Put up or shut up
Heineken and Carlsberg have made two “indicative proposals” but no formal bid yet for Scottish & Newcastle (S&N). Having lost patience, S&N has asked the Takeover Panel to set a deadline for a formal bid, which has been scheduled for 21 January.
You have to give it to the Brits: they have a way with words. Or who could have summed up the Takeover Panel’s ruling in five words only? “Put up or shut up.” In more prolix fashion, the panel has told the consortium of Heineken and Carlsberg to either make a formal bid for S&N or walk way from it.
The deadline for the formal bid has been set for 21 January 2008.
Normally, if a bidder does not make a formal offer within the agreed timeframe, it may not do so for at least another six months or unless another party makes a bid.
Obviously, the board of S&N welcomes the announcement by the Takeover Panel. By the end of January, the Consortium will have had three months to make a decision. S&N believes it is in the interests of the company and its shareholders that this long period of uncertainty is brought to an end.
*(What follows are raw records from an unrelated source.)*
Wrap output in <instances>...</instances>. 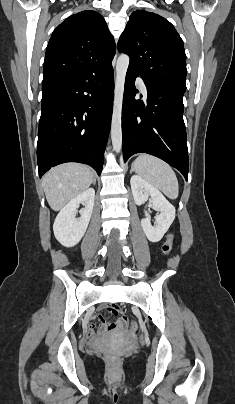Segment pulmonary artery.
<instances>
[{"mask_svg":"<svg viewBox=\"0 0 235 404\" xmlns=\"http://www.w3.org/2000/svg\"><path fill=\"white\" fill-rule=\"evenodd\" d=\"M137 84H138L139 88L142 90L143 94L147 95V89H146L145 83L141 78L137 79Z\"/></svg>","mask_w":235,"mask_h":404,"instance_id":"pulmonary-artery-1","label":"pulmonary artery"}]
</instances>
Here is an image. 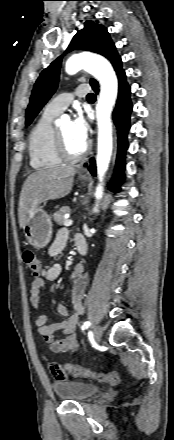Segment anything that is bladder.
<instances>
[{
	"label": "bladder",
	"mask_w": 174,
	"mask_h": 440,
	"mask_svg": "<svg viewBox=\"0 0 174 440\" xmlns=\"http://www.w3.org/2000/svg\"><path fill=\"white\" fill-rule=\"evenodd\" d=\"M52 388L59 399L71 401L87 400L99 391V386L81 381L56 382Z\"/></svg>",
	"instance_id": "bladder-1"
}]
</instances>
So far, Heineken and Carlsberg have made two “indicative proposals”, the latest of which values S&N at GBP 7.5 per share, which equates to GBP 7.3 billion (EUR 9.8 billion). This was rejected by the Edinburgh-based brewer as “wholly inadequate”.
The key points of controversy between the two sides concern Baltic Beverages Holding (BBH), a joint venture company owned 50-50 by S&N and Carlsberg.
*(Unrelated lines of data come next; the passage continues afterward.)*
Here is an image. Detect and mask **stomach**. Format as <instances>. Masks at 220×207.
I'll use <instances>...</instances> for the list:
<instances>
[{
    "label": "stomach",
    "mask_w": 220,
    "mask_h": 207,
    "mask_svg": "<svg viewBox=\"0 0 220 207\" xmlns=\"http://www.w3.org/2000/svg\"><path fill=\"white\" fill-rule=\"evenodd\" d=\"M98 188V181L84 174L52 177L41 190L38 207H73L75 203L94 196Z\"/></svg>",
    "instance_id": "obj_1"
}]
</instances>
S&N alleges that Carlsberg’s offer breaches the shareholder agreement governing the venture and has taken its case to arbitration. Carlsberg’s CEO Jorgen Buhl Rasmussen, has dismissed its rival’s legal claims as having no merit.
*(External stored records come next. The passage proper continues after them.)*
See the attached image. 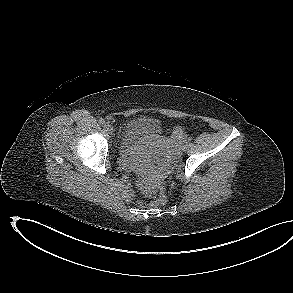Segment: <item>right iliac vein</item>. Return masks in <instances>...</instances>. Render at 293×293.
I'll use <instances>...</instances> for the list:
<instances>
[{
	"label": "right iliac vein",
	"instance_id": "right-iliac-vein-1",
	"mask_svg": "<svg viewBox=\"0 0 293 293\" xmlns=\"http://www.w3.org/2000/svg\"><path fill=\"white\" fill-rule=\"evenodd\" d=\"M104 127L109 133H113V127L110 124L107 123Z\"/></svg>",
	"mask_w": 293,
	"mask_h": 293
}]
</instances>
The other point of contention is the worth of BBH, which is, without doubt, the most valuable of S&N’s assets.
In early January, S&N announced that the Arbitration Institute of The Stockholm Chamber Of Commerce has said that the dispute between S&N and Carlsberg over BBH’s shareholder agreement will be resolved by 3 July 2008.
S&N is confident that the arbitration court will support its claims that Carlsberg has misused confidential BBH information and has breached its duty of loyalty thus damaging the joint venture. Should the court rule in S&N’s favour, S&N expects it will have the right to acquire Carlsberg’s 50 percent share in BBH at fair market value.
Shares in S&N closed on 7 January at GBP 7.285, valuing the company at GBP 6.9 billion (EUR 9.2 billion).